A wide variety of orthotic devices are known for use in correcting body problems or supporting body structures such as broken or displaced bones, strained or stretched tendons and ligaments or post-surgical repair.
Most orthotic devices which are custom-made of thermoplastic polymeric materials use flat sheets as starting materials. The flat sheets are heated and softened, draped over molds, cooled and hardened, thus forming a finished part. The molds used are generally made from plaster and this requires the taking of plaster impressions from the body part such as an arm or foot region with later formation of a positive mold made from the plaster negative mold.
In some cases, the draping process can be assisted by vacuum forming, pressure forming or other common molding techniques. These products, whether or not formed directly around the body, have a disadvantage in that they produce oversized parts which must be cut to size and then finished, usually in hand operations. The cutting and finishing times can be lengthy and time-consuming.
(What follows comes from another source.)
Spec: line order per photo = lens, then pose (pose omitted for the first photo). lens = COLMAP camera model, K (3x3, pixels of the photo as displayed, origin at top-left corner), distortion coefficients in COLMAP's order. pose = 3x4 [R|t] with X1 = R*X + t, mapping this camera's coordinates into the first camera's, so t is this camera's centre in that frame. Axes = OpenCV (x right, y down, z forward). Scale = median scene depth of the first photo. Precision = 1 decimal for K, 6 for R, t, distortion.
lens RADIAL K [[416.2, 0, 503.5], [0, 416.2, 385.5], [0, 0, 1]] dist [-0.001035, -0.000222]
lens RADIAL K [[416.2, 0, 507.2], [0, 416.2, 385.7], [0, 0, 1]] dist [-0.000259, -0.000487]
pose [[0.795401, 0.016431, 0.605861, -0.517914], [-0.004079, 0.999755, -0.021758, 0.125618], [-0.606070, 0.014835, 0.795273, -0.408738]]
Conventional plastics used where molds are draped, generally have too high a temperature when moldable to be applied directly to the body and formed.
More recently, in another method of making orthotic devices, low temperature polymeric materials or plastics are used. These plastic materials become malleable at a relatively low temperature as, for example, between 150.degree.-160.degree. F. and can be applied directly to the body so as to obtain the correct body shape while molding. In some cases, flat sheets of such low temperature plastic materials can be pre-cut to reduce the amount of preliminary preparation and secondary finishing.
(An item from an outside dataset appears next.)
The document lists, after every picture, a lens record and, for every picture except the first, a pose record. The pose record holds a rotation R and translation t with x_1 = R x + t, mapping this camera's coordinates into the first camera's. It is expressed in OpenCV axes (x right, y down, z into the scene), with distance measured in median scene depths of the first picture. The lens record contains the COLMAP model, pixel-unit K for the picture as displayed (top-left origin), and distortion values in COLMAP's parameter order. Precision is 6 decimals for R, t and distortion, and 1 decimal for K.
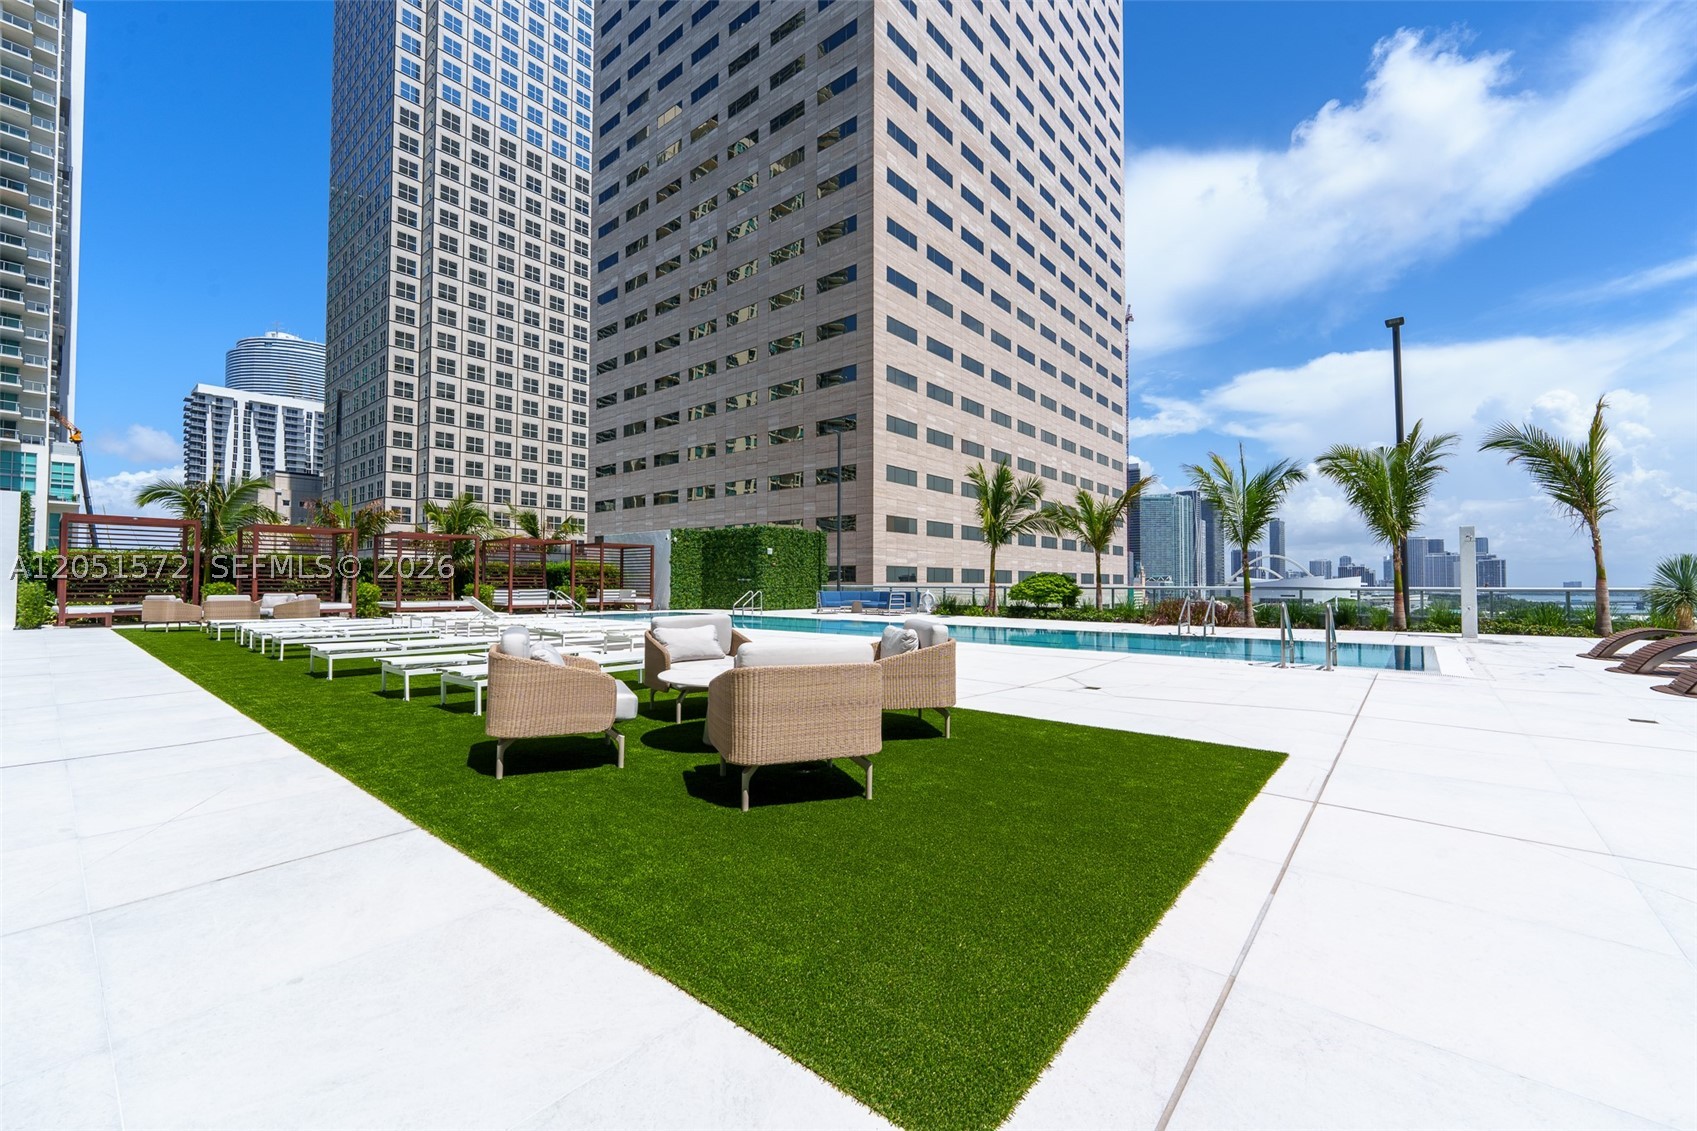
lens RADIAL K [[675.3, 0, 848.5], [0, 675.3, 565.5], [0, 0, 1]] dist [-0.000869, 0.000005]
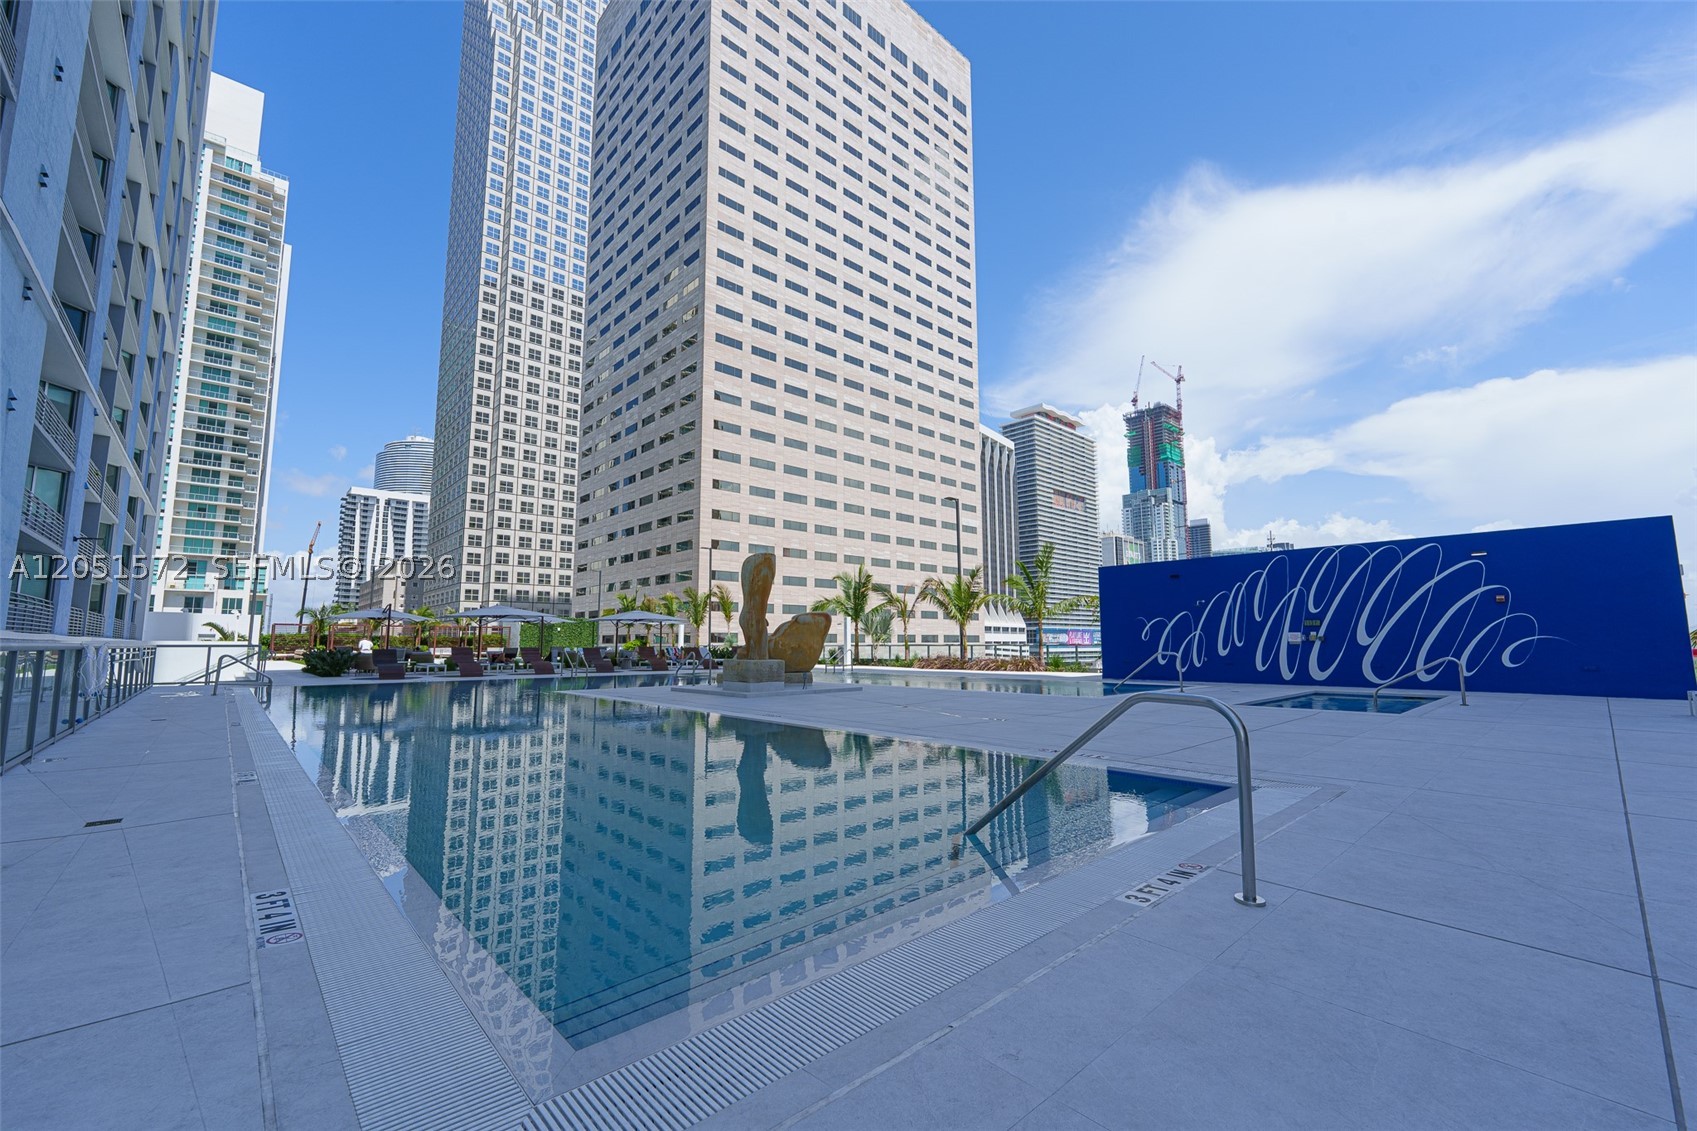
lens RADIAL K [[679.4, 0, 848.5], [0, 679.4, 565.5], [0, 0, 1]] dist [-0.001216, -0.000487]
pose [[0.990802, -0.022051, -0.133511, 0.114753], [0.010458, 0.996161, -0.086918, -0.003199], [0.134915, 0.084722, 0.987228, -0.107930]]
When complex shapes are made or the amount of forming is large, there is some difficulty. In some cases, the low temperature plastics tend to be thinned in critical areas and in an uncontrolled way. This can weaken and reduce the rigidity of the orthosis in an undesirable way.
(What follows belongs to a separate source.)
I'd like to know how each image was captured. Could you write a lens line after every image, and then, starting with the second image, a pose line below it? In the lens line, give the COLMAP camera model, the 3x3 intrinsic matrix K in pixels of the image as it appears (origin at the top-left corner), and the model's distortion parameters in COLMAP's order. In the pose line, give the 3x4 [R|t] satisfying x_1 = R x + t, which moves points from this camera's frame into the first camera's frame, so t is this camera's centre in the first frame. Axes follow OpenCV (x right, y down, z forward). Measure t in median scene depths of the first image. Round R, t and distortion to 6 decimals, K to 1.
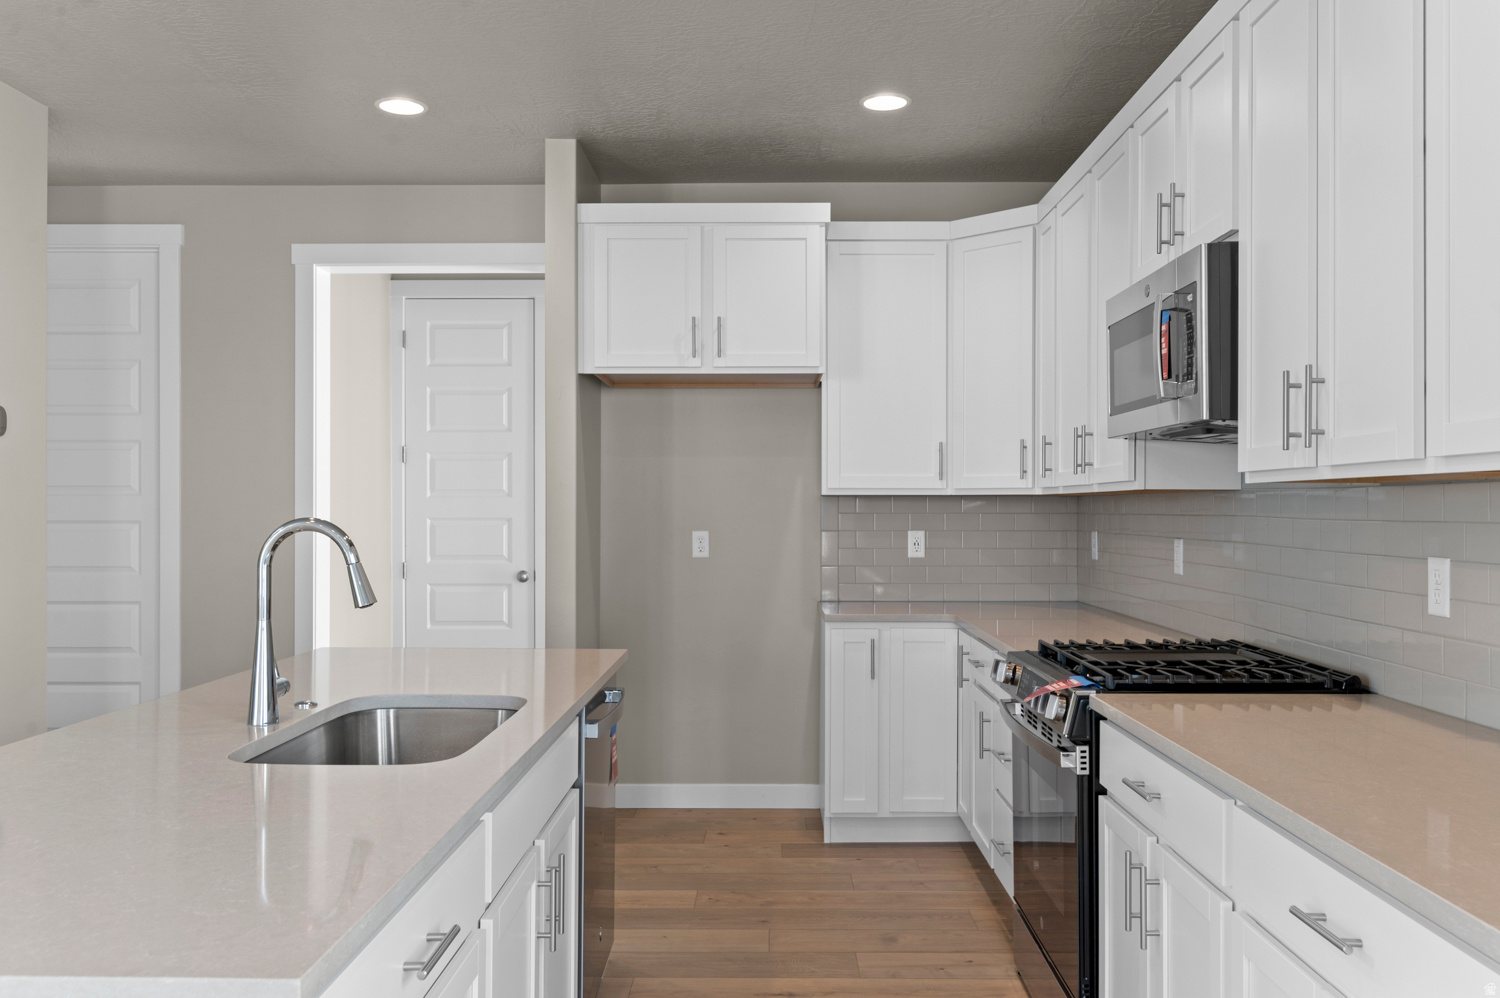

Plastics formed by conventional techniques from sheet material also have the tendency to revert to their original shape as, for example, the flat sheet from which they are made. Sometimes a formed orthotic must be reheated and modified. Reversion to the original flat sheet often prohibits such a modification, especially if the original orthotic was trimmed. Such reversion is generally due to the processing characteristics of the plastic. For example, in sheet formation, some stretching and orientation may occur in manufacture and in some cases, if the sheet is anisotropic and subsequently cross-linked, there is a tendency to bring the material back to sheet form under certain conditions of use. Such conditions of use are usually those conditions that exceed normal general use but are present on extremely hot days. Also, should a complete, shaped orthotic be reheated for subsequent modification, it returns to its original flat shape.